Red Hat Bugzilla – Bug 130012
OOM Kill kicks in on 64 Gig Bull Nova system
Last modified: 2007-11-30 17:07:03 EST
Description of problem:
When running I/O aganist qla2300 on a 16 way Bull system the OOM
killer kicks in.
Larry Woodman is looking at this. It looks like the buffer head is
not getting reclaimed and we run out of memory.
Version-Release number of selected component (if applicable):
happens with both
run I/O for less than an hour against qla2300 controller
Steps to Reproduce:
Larry has built a new kernel which I am trying now
There are two separate problems that are causing the OOM killer to
attack the processes on this machine: 1.) The fancyIOtlb.patch for the
IA64 system without IOMMUs in hardware cause the allocation of all
kernel data structures(kmem_cache_alloc and kmalloc) to be allocated
out of the relatively small(2GB) DMA zone. So, it doenst take very
long before the DMA zone is totally consumed by the slab and the
system starts OOM killing. 2.) The try_to_reclaim_buffers() routine
which is responsible for reclaiming all buffer headers on RHEL3 is
only called from kswapd and not form other tasks via __alloc_pages.
This means that on a machine with more than 10 processors its possible
for the OOM killer to be involked more than 10 times in a short
timeframe without an intervening success from kswapd. This can result
in erroneous OOM kills as well as really lousy performance when lowmem
gets consumed by buffer headers via the slab.

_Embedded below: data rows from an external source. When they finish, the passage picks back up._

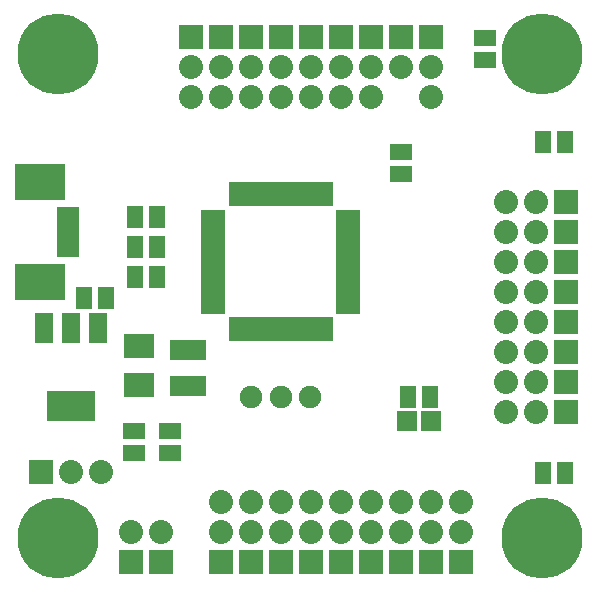
<source format=gts>
G04 (created by PCBNEW (2013-03-19 BZR 4004)-stable) date 5/7/2013 2:04:26 PM*
%MOIN*%
G04 Gerber Fmt 3.4, Leading zero omitted, Abs format*
%FSLAX34Y34*%
G01*
G70*
G90*
G04 APERTURE LIST*
%ADD10C,2.3622e-006*%
%ADD11C,0.27*%
%ADD12R,0.1696X0.1184*%
%ADD13R,0.0751X0.0397*%
%ADD14R,0.055X0.075*%
%ADD15R,0.075X0.055*%
%ADD16R,0.0672X0.0672*%
%ADD17R,0.12X0.07*%
%ADD18R,0.1X0.08*%
%ADD19R,0.036X0.08*%
%ADD20R,0.08X0.036*%
%ADD21C,0.075*%
%ADD22R,0.164X0.1*%
%ADD23R,0.06X0.1*%
%ADD24R,0.08X0.08*%
%ADD25C,0.08*%
G04 APERTURE END LIST*
G54D10*
G54D11*
X65716Y-48716D03*
X65716Y-32574D03*
X49574Y-32574D03*
X49574Y-48716D03*
G54D12*
X48957Y-40154D03*
X48957Y-36846D03*
G54D13*
X49902Y-39130D03*
X49902Y-38815D03*
X49902Y-37870D03*
X49902Y-38185D03*
X49902Y-38500D03*
G54D14*
X52875Y-38000D03*
X52125Y-38000D03*
X52875Y-39000D03*
X52125Y-39000D03*
X61975Y-44000D03*
X61225Y-44000D03*
G54D15*
X53300Y-45125D03*
X53300Y-45875D03*
G54D16*
X61187Y-44800D03*
X62013Y-44800D03*
G54D14*
X52875Y-40000D03*
X52125Y-40000D03*
G54D17*
X53900Y-42425D03*
X53900Y-43625D03*
G54D14*
X65725Y-35500D03*
X66475Y-35500D03*
G54D18*
X52275Y-43600D03*
X52275Y-42300D03*
G54D19*
X57000Y-37250D03*
X56685Y-37250D03*
X56370Y-37250D03*
X56055Y-37250D03*
X55740Y-37250D03*
X55425Y-37250D03*
X57315Y-37250D03*
X57630Y-37250D03*
X57945Y-37250D03*
X58260Y-37250D03*
X58575Y-37250D03*
X57000Y-41750D03*
X56685Y-41750D03*
X56370Y-41750D03*
X56055Y-41750D03*
X55740Y-41750D03*
X55425Y-41750D03*
X57315Y-41750D03*
X57630Y-41750D03*
X57945Y-41750D03*
X58260Y-41750D03*
X58575Y-41750D03*
G54D20*
X54750Y-39500D03*
X59250Y-39500D03*
X54750Y-39815D03*
X59250Y-39815D03*
X59250Y-40130D03*
X54750Y-40130D03*
X54750Y-40445D03*
X59250Y-40445D03*
X59250Y-40760D03*
X54750Y-40760D03*
X54750Y-41075D03*
X59250Y-41075D03*
X59250Y-39185D03*
X54750Y-39185D03*
X54750Y-38870D03*
X59250Y-38870D03*
X59250Y-38555D03*
X54750Y-38555D03*
X54750Y-38240D03*
X59250Y-38240D03*
X59250Y-37925D03*
X54750Y-37925D03*
G54D21*
X56016Y-44000D03*
X57984Y-44000D03*
X57000Y-44000D03*
G54D14*
X50425Y-40700D03*
X51175Y-40700D03*
G54D15*
X52100Y-45875D03*
X52100Y-45125D03*
G54D22*
X50000Y-44300D03*
G54D23*
X50000Y-41700D03*
X49100Y-41700D03*
X50900Y-41700D03*
G54D24*
X55000Y-32000D03*
G54D25*
X55000Y-33000D03*
X55000Y-34000D03*
G54D24*
X49000Y-46500D03*
G54D25*
X50000Y-46500D03*
X51000Y-46500D03*
G54D24*
X62000Y-32000D03*
G54D25*
X62000Y-33000D03*
X62000Y-34000D03*
G54D24*
X66500Y-37500D03*
G54D25*
X65500Y-37500D03*
X64500Y-37500D03*
G54D24*
X66500Y-41500D03*
G54D25*
X65500Y-41500D03*
X64500Y-41500D03*
G54D24*
X66500Y-42500D03*
G54D25*
X65500Y-42500D03*
X64500Y-42500D03*
G54D24*
X66500Y-44500D03*
G54D25*
X65500Y-44500D03*
X64500Y-44500D03*
G54D24*
X66500Y-43500D03*
G54D25*
X65500Y-43500D03*
X64500Y-43500D03*
G54D24*
X63000Y-49500D03*
G54D25*
X63000Y-48500D03*
X63000Y-47500D03*
G54D24*
X62000Y-49500D03*
G54D25*
X62000Y-48500D03*
X62000Y-47500D03*
G54D24*
X60000Y-49500D03*
G54D25*
X60000Y-48500D03*
X60000Y-47500D03*
G54D24*
X61000Y-49500D03*
G54D25*
X61000Y-48500D03*
X61000Y-47500D03*
G54D24*
X59000Y-49500D03*
G54D25*
X59000Y-48500D03*
X59000Y-47500D03*
G54D24*
X66500Y-38500D03*
G54D25*
X65500Y-38500D03*
X64500Y-38500D03*
G54D24*
X66500Y-39500D03*
G54D25*
X65500Y-39500D03*
X64500Y-39500D03*
G54D24*
X66500Y-40500D03*
G54D25*
X65500Y-40500D03*
X64500Y-40500D03*
G54D24*
X58000Y-49500D03*
G54D25*
X58000Y-48500D03*
X58000Y-47500D03*
G54D24*
X57000Y-49500D03*
G54D25*
X57000Y-48500D03*
X57000Y-47500D03*
G54D24*
X56000Y-49500D03*
G54D25*
X56000Y-48500D03*
X56000Y-47500D03*
G54D24*
X55000Y-49500D03*
G54D25*
X55000Y-48500D03*
X55000Y-47500D03*
G54D24*
X54000Y-32000D03*
G54D25*
X54000Y-33000D03*
X54000Y-34000D03*
G54D24*
X60000Y-32000D03*
G54D25*
X60000Y-33000D03*
X60000Y-34000D03*
G54D24*
X59000Y-32000D03*
G54D25*
X59000Y-33000D03*
X59000Y-34000D03*
G54D24*
X58000Y-32000D03*
G54D25*
X58000Y-33000D03*
X58000Y-34000D03*
G54D24*
X56000Y-32000D03*
G54D25*
X56000Y-33000D03*
X56000Y-34000D03*
G54D24*
X52000Y-49500D03*
G54D25*
X52000Y-48500D03*
G54D24*
X53000Y-49500D03*
G54D25*
X53000Y-48500D03*
G54D15*
X61000Y-36575D03*
X61000Y-35825D03*
G54D24*
X57000Y-32000D03*
G54D25*
X57000Y-33000D03*
X57000Y-34000D03*
G54D24*
X61000Y-32000D03*
G54D25*
X61000Y-33000D03*
G54D14*
X65725Y-46550D03*
X66475Y-46550D03*
G54D15*
X63800Y-32775D03*
X63800Y-32025D03*
M02*

</source>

I am working of separate fices for both problems.
Created attachment 102811 [details]
The above patch fixes both problems described above. They have been
submitted to rhkernel-list for comments and RHEL3-U4 consideration.
A fix for this problem has just been committed to the RHEL3 U4
patch pool this evening (in kernel version 2.4.21-20.6.EL).
The fix to the fix has just been committed to the RHEL3 U4
patch pool this evening (in kernel version 2.4.21-20.7.EL).
An errata has been issued which should help the problem
described in this bug report. This report is therefore being
closed with a resolution of ERRATA. For more information
on the solution and/or where to find the updated files,
please follow the link below. You may reopen this bug report
if the solution does not work for you.